## WORK TO BE COMPLETED
Find the string "знешкодження" in the records and copy each line where it occurs.

(MATERIAL FOR THIS EXERCISE Opens)

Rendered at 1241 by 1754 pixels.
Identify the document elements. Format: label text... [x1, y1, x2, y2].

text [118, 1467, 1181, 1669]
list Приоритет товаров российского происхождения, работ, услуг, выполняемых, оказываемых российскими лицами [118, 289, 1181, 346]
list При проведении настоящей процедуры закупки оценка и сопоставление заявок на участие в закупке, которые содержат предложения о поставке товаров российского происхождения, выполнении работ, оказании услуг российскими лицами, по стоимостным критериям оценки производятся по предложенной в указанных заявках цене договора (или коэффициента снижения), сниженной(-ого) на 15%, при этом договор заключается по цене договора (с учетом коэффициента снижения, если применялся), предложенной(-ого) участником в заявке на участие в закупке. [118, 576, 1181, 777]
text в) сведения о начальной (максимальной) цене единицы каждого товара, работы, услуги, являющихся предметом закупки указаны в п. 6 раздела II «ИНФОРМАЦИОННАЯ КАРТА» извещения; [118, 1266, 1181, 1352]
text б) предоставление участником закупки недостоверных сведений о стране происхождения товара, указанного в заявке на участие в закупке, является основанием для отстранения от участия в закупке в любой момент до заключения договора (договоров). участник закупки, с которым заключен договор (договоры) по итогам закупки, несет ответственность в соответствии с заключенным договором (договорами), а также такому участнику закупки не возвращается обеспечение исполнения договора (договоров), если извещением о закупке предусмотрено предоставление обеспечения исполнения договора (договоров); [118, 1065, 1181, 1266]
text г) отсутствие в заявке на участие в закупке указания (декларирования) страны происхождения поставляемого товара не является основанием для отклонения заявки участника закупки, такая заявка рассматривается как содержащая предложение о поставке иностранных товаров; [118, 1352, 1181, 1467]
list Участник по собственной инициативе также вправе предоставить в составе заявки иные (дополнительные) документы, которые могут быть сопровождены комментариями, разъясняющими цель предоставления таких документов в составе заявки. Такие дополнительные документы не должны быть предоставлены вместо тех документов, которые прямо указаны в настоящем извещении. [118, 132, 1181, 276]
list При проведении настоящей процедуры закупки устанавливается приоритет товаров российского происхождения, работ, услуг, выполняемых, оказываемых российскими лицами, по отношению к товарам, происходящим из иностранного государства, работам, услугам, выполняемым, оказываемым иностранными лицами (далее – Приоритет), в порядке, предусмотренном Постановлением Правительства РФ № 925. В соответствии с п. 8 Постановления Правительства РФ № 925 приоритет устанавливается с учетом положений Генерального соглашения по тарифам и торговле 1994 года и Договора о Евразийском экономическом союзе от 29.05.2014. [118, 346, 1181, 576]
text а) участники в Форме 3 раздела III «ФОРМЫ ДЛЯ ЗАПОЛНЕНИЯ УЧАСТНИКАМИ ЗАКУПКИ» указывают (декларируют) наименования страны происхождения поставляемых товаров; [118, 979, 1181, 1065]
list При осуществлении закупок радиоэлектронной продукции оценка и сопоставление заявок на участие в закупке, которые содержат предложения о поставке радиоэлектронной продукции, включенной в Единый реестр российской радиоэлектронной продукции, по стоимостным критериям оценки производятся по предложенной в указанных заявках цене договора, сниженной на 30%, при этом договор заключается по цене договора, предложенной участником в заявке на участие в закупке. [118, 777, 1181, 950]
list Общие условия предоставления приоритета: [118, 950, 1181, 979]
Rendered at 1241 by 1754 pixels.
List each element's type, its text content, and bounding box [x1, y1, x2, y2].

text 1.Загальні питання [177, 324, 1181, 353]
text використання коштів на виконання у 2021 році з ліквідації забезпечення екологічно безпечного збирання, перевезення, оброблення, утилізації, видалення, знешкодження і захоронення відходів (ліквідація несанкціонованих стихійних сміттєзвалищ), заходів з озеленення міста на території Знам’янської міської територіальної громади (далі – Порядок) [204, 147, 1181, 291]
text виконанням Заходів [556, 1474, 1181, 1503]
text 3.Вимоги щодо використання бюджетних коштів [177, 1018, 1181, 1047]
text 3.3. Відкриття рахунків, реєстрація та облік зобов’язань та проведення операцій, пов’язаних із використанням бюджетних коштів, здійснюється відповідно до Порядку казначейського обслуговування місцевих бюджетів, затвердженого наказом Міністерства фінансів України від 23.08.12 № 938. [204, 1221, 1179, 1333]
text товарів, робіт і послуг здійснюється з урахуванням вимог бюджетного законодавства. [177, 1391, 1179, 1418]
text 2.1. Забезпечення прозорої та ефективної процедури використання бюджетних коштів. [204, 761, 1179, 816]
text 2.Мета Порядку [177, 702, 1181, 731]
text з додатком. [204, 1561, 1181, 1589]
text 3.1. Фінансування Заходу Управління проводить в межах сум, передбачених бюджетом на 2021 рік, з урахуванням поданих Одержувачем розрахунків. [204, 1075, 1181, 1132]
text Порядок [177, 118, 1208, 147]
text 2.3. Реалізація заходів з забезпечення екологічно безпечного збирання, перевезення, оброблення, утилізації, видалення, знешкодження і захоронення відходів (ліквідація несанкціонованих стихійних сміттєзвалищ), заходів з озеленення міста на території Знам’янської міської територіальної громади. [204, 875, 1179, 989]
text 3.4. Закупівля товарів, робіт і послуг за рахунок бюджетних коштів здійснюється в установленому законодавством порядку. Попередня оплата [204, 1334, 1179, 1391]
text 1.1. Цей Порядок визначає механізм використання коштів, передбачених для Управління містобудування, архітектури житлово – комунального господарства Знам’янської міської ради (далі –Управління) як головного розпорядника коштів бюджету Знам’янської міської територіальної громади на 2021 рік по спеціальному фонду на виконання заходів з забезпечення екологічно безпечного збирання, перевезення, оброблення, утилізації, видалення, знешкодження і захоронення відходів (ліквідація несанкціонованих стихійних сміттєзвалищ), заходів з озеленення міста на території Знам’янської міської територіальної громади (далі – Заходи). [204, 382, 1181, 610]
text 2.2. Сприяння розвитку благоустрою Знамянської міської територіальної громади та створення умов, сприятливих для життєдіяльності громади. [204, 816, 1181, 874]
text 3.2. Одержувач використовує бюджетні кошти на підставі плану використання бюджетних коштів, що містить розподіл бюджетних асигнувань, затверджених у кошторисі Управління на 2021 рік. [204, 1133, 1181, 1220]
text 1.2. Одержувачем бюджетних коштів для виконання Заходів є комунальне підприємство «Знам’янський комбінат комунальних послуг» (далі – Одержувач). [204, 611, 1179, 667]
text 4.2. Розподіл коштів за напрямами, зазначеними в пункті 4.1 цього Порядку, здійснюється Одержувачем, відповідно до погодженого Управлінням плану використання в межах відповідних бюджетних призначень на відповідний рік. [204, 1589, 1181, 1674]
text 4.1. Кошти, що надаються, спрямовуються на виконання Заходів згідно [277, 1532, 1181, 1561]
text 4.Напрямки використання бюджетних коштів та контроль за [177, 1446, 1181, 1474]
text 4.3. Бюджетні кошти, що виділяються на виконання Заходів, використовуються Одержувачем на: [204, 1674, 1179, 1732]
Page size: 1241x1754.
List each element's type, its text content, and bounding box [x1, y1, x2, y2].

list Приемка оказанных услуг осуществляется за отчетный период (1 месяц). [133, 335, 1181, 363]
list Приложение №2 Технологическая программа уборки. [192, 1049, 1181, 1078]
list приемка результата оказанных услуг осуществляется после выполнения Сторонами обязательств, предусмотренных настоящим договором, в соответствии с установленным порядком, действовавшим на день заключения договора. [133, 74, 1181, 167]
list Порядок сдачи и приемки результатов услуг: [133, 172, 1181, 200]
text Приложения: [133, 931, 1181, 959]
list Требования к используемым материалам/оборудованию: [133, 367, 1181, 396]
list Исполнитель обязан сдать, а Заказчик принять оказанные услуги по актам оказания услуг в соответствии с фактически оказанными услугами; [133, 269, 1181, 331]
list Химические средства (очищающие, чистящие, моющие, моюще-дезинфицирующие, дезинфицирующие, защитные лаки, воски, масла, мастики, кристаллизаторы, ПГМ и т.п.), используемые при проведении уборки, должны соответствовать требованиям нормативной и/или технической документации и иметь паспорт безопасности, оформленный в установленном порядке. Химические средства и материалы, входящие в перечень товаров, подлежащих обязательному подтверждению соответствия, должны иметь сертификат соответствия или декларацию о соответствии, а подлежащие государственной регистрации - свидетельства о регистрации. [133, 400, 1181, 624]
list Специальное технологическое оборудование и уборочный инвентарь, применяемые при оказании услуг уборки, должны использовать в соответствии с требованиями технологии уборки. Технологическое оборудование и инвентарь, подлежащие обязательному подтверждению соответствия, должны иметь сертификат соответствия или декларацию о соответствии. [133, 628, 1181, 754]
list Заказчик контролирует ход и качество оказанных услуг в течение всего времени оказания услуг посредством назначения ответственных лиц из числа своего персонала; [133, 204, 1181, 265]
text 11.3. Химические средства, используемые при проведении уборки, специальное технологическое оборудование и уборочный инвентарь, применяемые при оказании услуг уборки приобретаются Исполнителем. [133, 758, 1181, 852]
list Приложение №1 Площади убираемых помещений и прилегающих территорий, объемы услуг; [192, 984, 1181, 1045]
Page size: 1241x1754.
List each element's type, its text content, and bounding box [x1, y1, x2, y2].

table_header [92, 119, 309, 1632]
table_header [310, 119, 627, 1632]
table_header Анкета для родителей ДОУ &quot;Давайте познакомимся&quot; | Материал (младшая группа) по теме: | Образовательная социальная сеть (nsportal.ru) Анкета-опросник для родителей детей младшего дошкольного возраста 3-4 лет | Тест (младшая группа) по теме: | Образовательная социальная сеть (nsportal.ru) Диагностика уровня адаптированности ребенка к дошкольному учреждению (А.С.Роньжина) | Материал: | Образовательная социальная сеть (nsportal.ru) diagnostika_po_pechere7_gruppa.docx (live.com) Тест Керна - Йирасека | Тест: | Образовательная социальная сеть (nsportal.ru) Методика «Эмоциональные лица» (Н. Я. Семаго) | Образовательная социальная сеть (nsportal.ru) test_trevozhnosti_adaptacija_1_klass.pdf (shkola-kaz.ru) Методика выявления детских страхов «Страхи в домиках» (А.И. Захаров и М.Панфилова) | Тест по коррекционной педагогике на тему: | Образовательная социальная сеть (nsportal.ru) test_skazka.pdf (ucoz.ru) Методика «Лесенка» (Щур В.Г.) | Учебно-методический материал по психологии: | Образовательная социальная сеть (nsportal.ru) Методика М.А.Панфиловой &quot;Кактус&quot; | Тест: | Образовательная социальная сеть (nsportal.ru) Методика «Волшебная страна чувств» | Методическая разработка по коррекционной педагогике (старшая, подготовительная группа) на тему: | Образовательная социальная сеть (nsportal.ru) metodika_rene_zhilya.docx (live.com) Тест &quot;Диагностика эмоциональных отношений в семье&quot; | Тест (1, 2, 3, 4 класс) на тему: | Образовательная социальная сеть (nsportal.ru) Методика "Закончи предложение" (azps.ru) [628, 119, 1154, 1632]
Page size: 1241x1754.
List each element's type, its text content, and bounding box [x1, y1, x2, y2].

(MATERIAL FOR THIS EXERCISE Closes)

## THE COMPLETED TASK
text використання коштів на виконання у 2021 році з ліквідації забезпечення екологічно безпечного збирання, перевезення, оброблення, утилізації, видалення, знешкодження і захоронення відходів (ліквідація несанкціонованих стихійних сміттєзвалищ), заходів з озеленення міста на території Знам’янської міської територіальної громади (далі – Порядок) [204, 147, 1181, 291]
text 2.3. Реалізація заходів з забезпечення екологічно безпечного збирання, перевезення, оброблення, утилізації, видалення, знешкодження і захоронення відходів (ліквідація несанкціонованих стихійних сміттєзвалищ), заходів з озеленення міста на території Знам’янської міської територіальної громади. [204, 875, 1179, 989]
text 1.1. Цей Порядок визначає механізм використання коштів, передбачених для Управління містобудування, архітектури житлово – комунального господарства Знам’янської міської ради (далі –Управління) як головного розпорядника коштів бюджету Знам’янської міської територіальної громади на 2021 рік по спеціальному фонду на виконання заходів з забезпечення екологічно безпечного збирання, перевезення, оброблення, утилізації, видалення, знешкодження і захоронення відходів (ліквідація несанкціонованих стихійних сміттєзвалищ), заходів з озеленення міста на території Знам’янської міської територіальної громади (далі – Заходи). [204, 382, 1181, 610]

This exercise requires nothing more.